By all accounts, Vajpayee did not throw himself into this campaign with conviction or poetry. But, at the same time, the prime minister’s campaign became distinctive in another sense: for its faithful focus on developmental issues. To Jabalpur, Madhya Pradesh, Vajpayee went armed with statistics of child mortality, women’s mortality, malnutrition. In Chhattisgarh, he spoke of double standards on corruption, but also spoke at length on developing the health sector and roads. In Rajasthan, he lamented its BIMARU status. Nearly everywhere, he mentioned the four-lane highway and the project to link rivers.

Is there a message there? Mehta believes there is a sense in which Vajpayee’s BJP was also trying to project itself as a professional, mature organisation, in calculated contrast to the leader-centred Congress.

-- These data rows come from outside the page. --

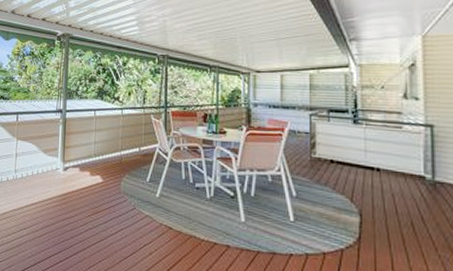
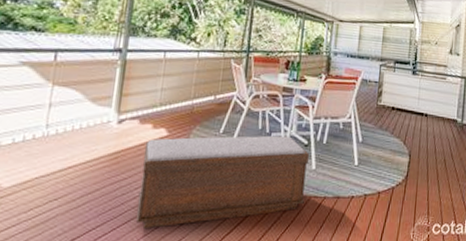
bench: none [83,184,236,262] -> present [136,135,309,228]

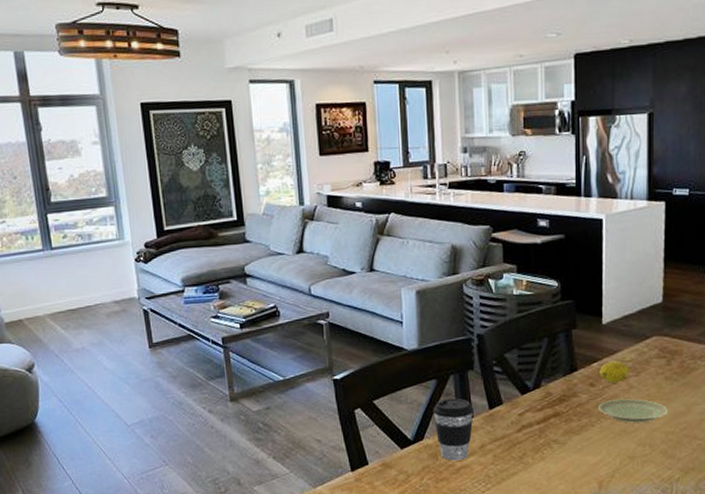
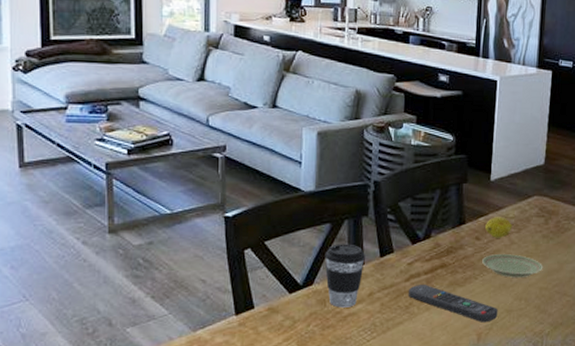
remote control: none [522,434,620,471] -> present [409,285,498,323]

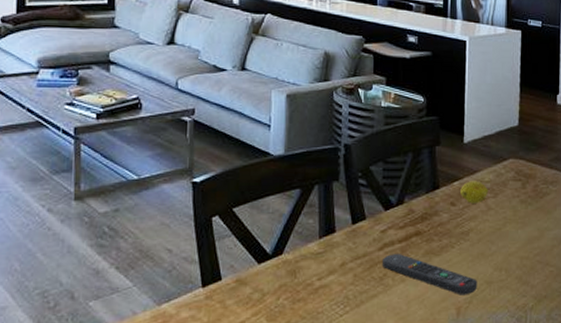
coffee cup: present [325,244,365,308] -> none [295,210,336,279]
plate: present [482,254,543,278] -> none [458,221,523,246]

An organisation, moreover, that recognises that it must operate on two different timelines. One, the broad social movement which has the temple as objective. And two, the political party in a coalition that must fight elections at a time when Hindutva may have lost its edge as an electoral issue and when it requires a longer build-up or a precipitating event to regain it.

But whatever the reasons, or results, assembly elections 2003 are likely to be put down as the contest when Vajpayee did not become the centre of his own campaign. And when issues of development and governance filled that space.